Prudentemente fuggito dalla Spagna, Picasso rimase particolarmente turbato dalla furia distruttrice con la quale un bombardamento aereo nazista aveva raso al suolo la città basca Guernica, tanto che, nel 1937, in occasione dell’Esposizione Universale di Parigi, Picasso presentò una delle sue più grandi opere: Guernica, manifesto contro la brutalità della guerra. Si racconta tra l’altro che, quando l’ambasciatore nazista Otto Abetz, entrato nel suo atelier di Parigi, indicando il dipinto, gli domandò se fosse opera sua, Picasso laconicamente rispose: “No, lo avete fatto voi tutto questo!”.

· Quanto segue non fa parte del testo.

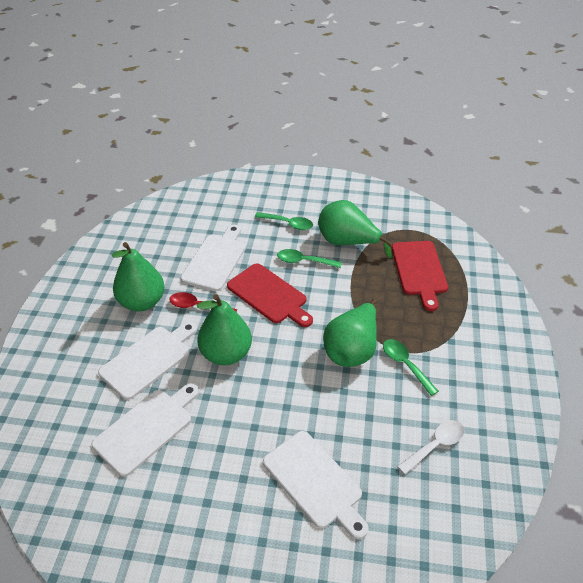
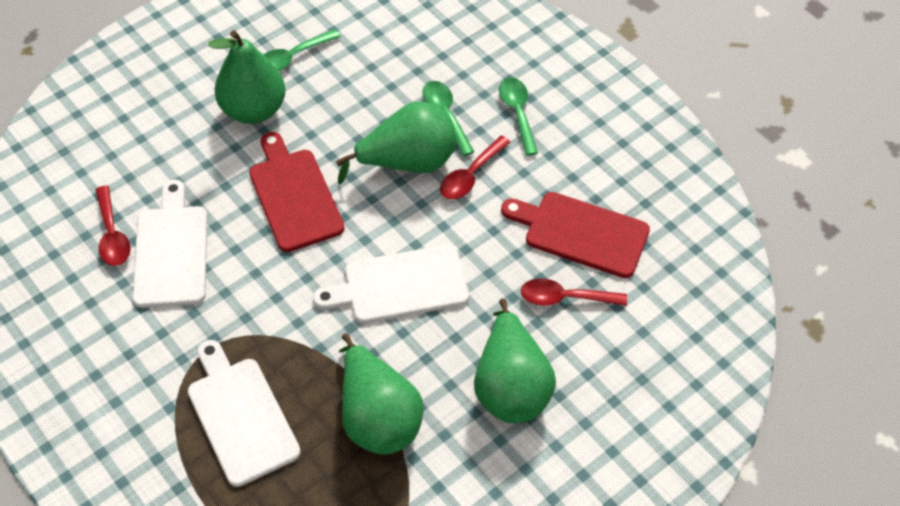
red spoon: [169,292,237,312] = 1 -> [95,186,131,266] [440,135,511,199] [521,278,627,306] = 3
white cutting board: [92,383,199,477] [98,322,197,400] [181,225,246,291] [263,431,369,539] = 4 -> [133,180,207,308] [188,340,301,487] [313,245,469,323] = 3
white spoon: [397,420,465,474] = 1 -> none = 0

Nel 1945, l’artista, ormai universalmente acclamato, avvertì il bisogno di evadere da Parigi per lasciarsi la guerra alle spalle; si recò ad Antibes, sempre in Francia. Pervaso da un sentimento arcadico, in questo periodo Picasso realizzò un’opera degna di nota, Pastorale, dove un fauno e una ninfa danzanti, realizzati con colori festosi e solari, diventano emblemi del desiderio di vita, libertà, e amore.
Neppure nella maggiore età Picasso smise di reinventarsi: a Vallauris si dedicò alla modellazione della ceramica, non trascurando affatto l’arte grafica. Risale a questo periodo, infatti, il monumentale quadro La Guerra e la Pace, ulteriore denuncia della guerra.
Pablo Picasso si spense l’8 aprile 1973 a Mougins, alla veneranda età di 91 anni, lasciando però un segno indelebile nella storia dell’arte, quello snodo cruciale tra la tradizione ottocentesca e l’arte contemporanea.
Oltre 200 opere dell’artista spagnolo sono oggi accolte nel Museo Picasso inaugurato a Malaga, sua città natale, nel 2003.